A quote from Isadora:
"For three hours i sat tense with bewilderment, watching the amazing feats of Pavlowa. She seemed to be made of steel and elastic. Her beautiful face took on the stern lines of a martyr. She never stopped for one moment. the whole tendency of this training seems to be to separate the gymnastic movements of the body completely from the mind. The mind, on the contrary, can only suffer in aloofness from this rigorous muscular discipline. This is just the opposite from all the theories on which I founded my school, by which the body becomes transparent and is a medium for the mind and spirit."

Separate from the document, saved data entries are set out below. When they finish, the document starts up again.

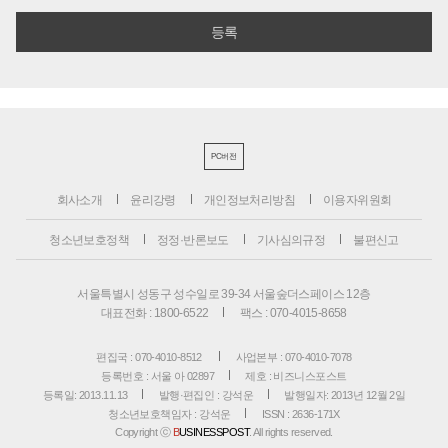
PC버전
회사소개
윤리강령
개인정보처리방침
이용자위원회
청소년보호정책
정정·반론보도
기사심의규정
불편신고
서울특별시 성동구 성수일로 39-34 서울숲더스페이스 12층
대표전화 : 1800-6522
팩스 : 070-4015-8658
편집국 : 070-4010-8512
사업본부 : 070-4010-7078
등록번호 : 서울 아 02897
제호 : 비즈니스포스트
등록일: 2013.11.13
발행·편집인 : 강석운
발행일자: 2013년 12월 2일
청소년보호책임자 : 강석운
ISSN : 2636-171X
Copyright ⓒ
B
USINESSPOST
. All rights reserved.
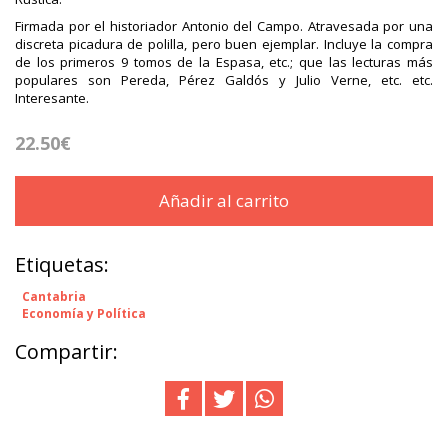
Firmada por el historiador Antonio del Campo. Atravesada por una
discreta picadura de polilla, pero buen ejemplar. Incluye la compra
de los primeros 9 tomos de la Espasa, etc.; que las lecturas más
populares son Pereda, Pérez Galdós y Julio Verne, etc. etc.
Interesante.
22.50€
Añadir al carrito
Etiquetas:
Cantabria
Economía y Política
Compartir:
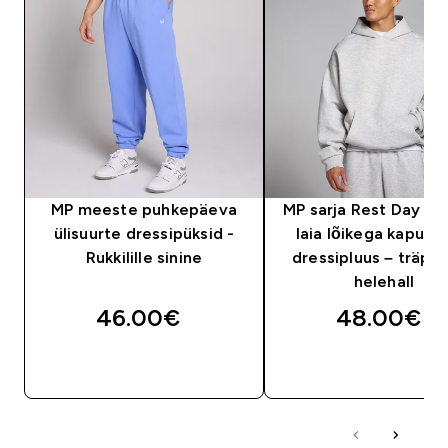
MP meeste puhkepäeva
MP sarja Rest Day m
ülisuurte dressipüksid -
laia lõikega kapuut
Rukkilille sinine
dressipluus – träpsu
helehall
46.00€‎
48.00€‎
OSTA KOHE
OSTA KOHE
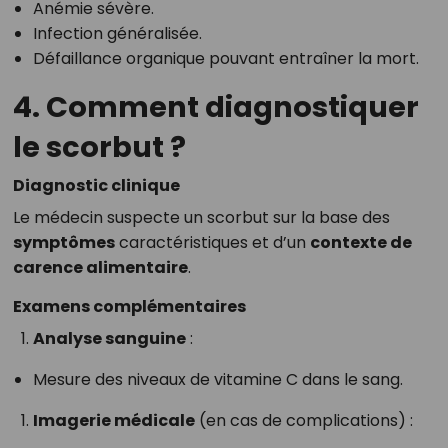
Anémie sévère.
Infection généralisée.
Défaillance organique pouvant entraîner la mort.
4. Comment diagnostiquer
le scorbut ?
Diagnostic clinique
Le médecin suspecte un scorbut sur la base des
symptômes
caractéristiques et d’un
contexte de
carence alimentaire
.
Examens complémentaires
Analyse sanguine
:
Mesure des niveaux de vitamine C dans le sang.
Imagerie médicale
(en cas de complications) :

I know what she means. I was thinking on this exact theme just half an hour before reading it in ballet class. We were working on some step where the arch of the foot rests against the inner ankle bone - heel facing forward, toes pointed and behind. And I couldn't help chuckling at the extremity of ballet. Everything is done to the maximum. Muscles stretch and pull in strange directions, not necessarily done in an efficient physiological manner, but done with full concern for the aesthetic. This is a performance dance. Some of the exercises are so strange. Walking is probably the strangest for me, because I have done so much work on my walk in partner dances. To walk in turnout with your legs straight is odd indeed. I, however (unlike Isadora), have not waged war on the ballet. (I suppose that I must support a cause fully before I could wage a war..) But I enjoy the exercises, strange as I find them. It is in fact the strangeness and difficulty that keeps me coming back.
I was just reading the account of Isadora's premiere in Russia. She says she dances Chopin's preludes as she understood them. Oh to see that. I wonder how someone fully expresses themselves in dance, how, as she says, one dances with the spirit. And what would it mean to do other things in this manner? To live and work with the spirit? To eat? To shit?